Subject: Re: American companies that offer to take Canadian sales tax payments
On 2017-12-23 01:29, RichA wrote:
> The way it works is that you pay for an item from an American source,
> and include the sales tax you'd normally pay once it reached you.
> UPS, the post office, mostly always charge a tax, if the item is over
> $50 in value (ballpark) and if it comes from an "official" (invoice
> is included) source like a store. I've had private sales go through
> Ebay where no tax was levied up to $300 value of the item. Now, Ebay
> has its "global shipping program" (items are shipped by the seller to
> Kentucky where Pitney Bowes processes them, levying the end sales tax
> normally by the consumer paid to a Canadian province and a
> supplemental fee as well. It even shows as a separate billing from
> the retail price and vendor on Paypal. But companies like B&H have a
> system like it too. The benefit is that there is no scam "brokerage
> charge" (this is a sleazy charge levied in addition to the shipping
> charge when low-priced ground services are used. So you might as
> well go with an express service on cheap items). You pay the
> Canadian provincial tax up-front. But I'm wondering if the tax is
> actually fully-remitted to the tax authorities in those provinces?
> Apparently, a story appeared recently that some companies were taking
> the tax but not remitting all of it. I don't exactly know how that
> would be possible.
The Legal Way:
If a company has operations in Canada then they can apply tax credits
against Canadian VAT collected in the US against sales taxes they pay in
Canada. You don't remit all of the sales tax, only the difference
between sales tax collected and sales taxes paid (for all things). That
is the nature of Value Added Tax: only the end consumer pays the full VAT.

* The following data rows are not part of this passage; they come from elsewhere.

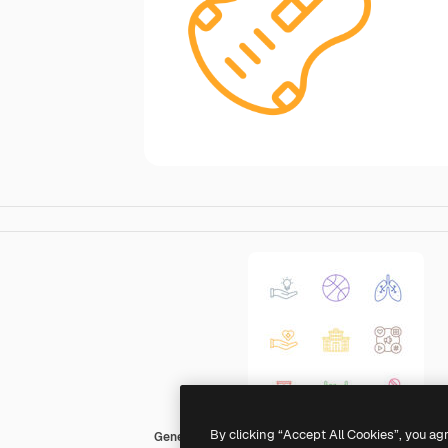
By clicking “Accept All Cookies”, you ag
Generic Simple Colors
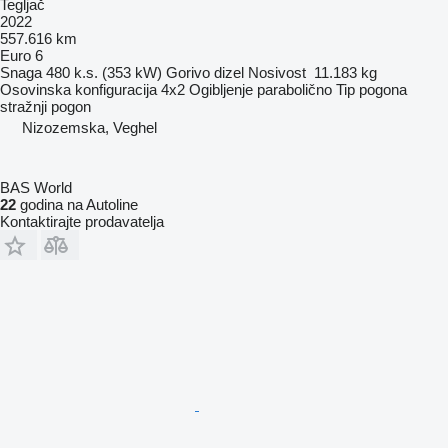
Tegljač
2022
557.616 km
Euro 6
Snaga
480 k.s. (353 kW)
Gorivo
dizel
Nosivost
11.183 kg
Osovinska konfiguracija
4x2
Ogibljenje
parabolično
Tip pogona
stražnji pogon
Nizozemska, Veghel
BAS World
22
godina na Autoline
Kontaktirajte prodavatelja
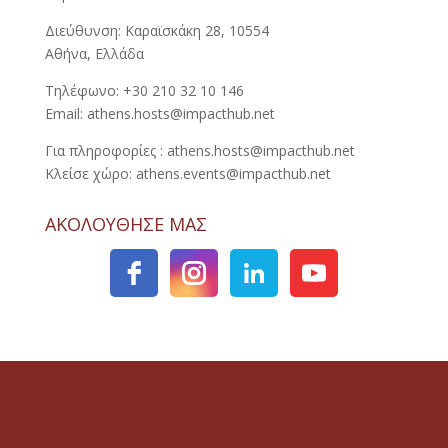
Διεύθυνση: Καραϊσκάκη 28, 10554
Αθήνα, Ελλάδα
Τηλέφωνο: +30 210 32 10 146
Email: athens.hosts@impacthub.net
Για πληροφορίες : athens.hosts@impacthub.net
Κλείσε χώρο: athens.events@impacthub.net
ΑΚΟΛΟΥΘΗΣΕ ΜΑΣ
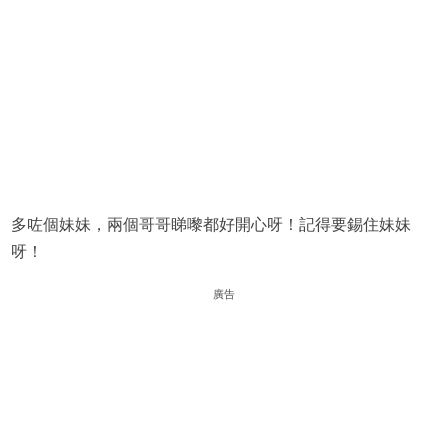
多咗個妹妹，兩個哥哥睇嚟都好開心呀！記得要錫住妹妹
呀！
廣告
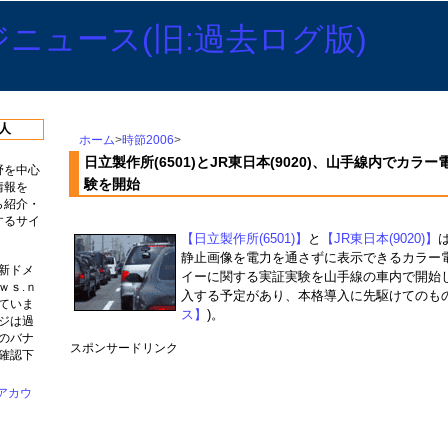
人
ホーム
>
時節2006
>
日立製作所(6501)とJR東日本(9020)、山手線内でカ
野を中心
験を開始
情報を
ら紹介・
するサイ
【日立製作所(6501)】
と
【JR東日本(9020)】
静止画像を電力を通さずに表示できるカラー
新ドメ
イーに関する実証実験を山手線の車内で開始
ｗｓ.ｎ
入する予定があり、本格導入に先駆けてのもの
ていま
ス】
)。
ジは過
のバナ
スポンサードリンク
確認下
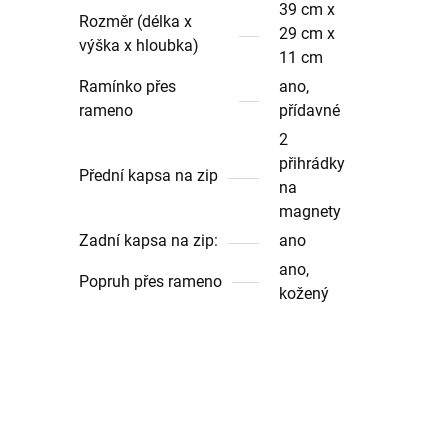
39 cm x
Rozměr (délka x
29 cm x
výška x hloubka)
11 cm
Ramínko přes
ano,
rameno
přídavné
2
přihrádky
Přední kapsa na zip
na
magnety
Zadní kapsa na zip:
ano
ano,
Popruh přes rameno
kožený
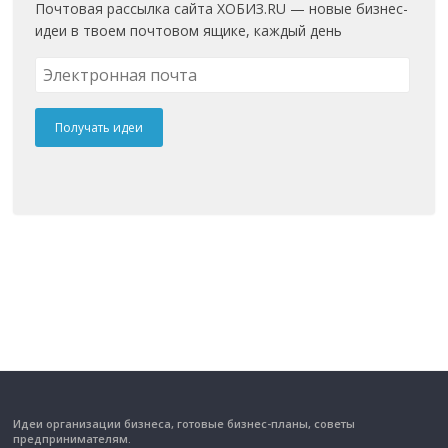
Почтовая рассылка сайта ХОБИЗ.RU — новые бизнес-
идеи в твоем почтовом ящике, каждый день
Идеи организации бизнеса, готовые бизнес-планы, советы
предпринимателям.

So, if Amazon in the US collect a Canadian sales tax, they may be able
to legally keep a chunk of it against their Canadian operations costs
(sales taxed in Canada). (This is not a good example as it's actually
not easy to buy from Amazon in the US from Canada. Easier to use the
Canadian site).
The Dodging Way:
Possible? Sure. The web page tallies up the costs and taxes and you
pay it.
There's no guarantee they are actually remitting the taxes. OTOH as an
example, Revenue Canada, Revenu Québec, et al, will inspect those
companies with high shipping volumes and send demand letters if they
don't see remittances. (Indeed, Revenu Québec demands that companies
outside Quebec that collect QST/GST be registered with them. Revenu
Québec handles the GST as well).
If your KY company collects taxes at sale and doesn't remit to Quebec
then you can be sure that the AG (or tax agency) in that state would
receive a Revenu Québec letter demanding action. The FBI could get
involved if it were deemed mail fraud. Could get very ugly for a
company collecting and not remitting.
It could also be that the collection co. discounts the remittance to
cover credit card fees and cost of remittance. As long as that discount
were reasonable I doubt RQ would mind much.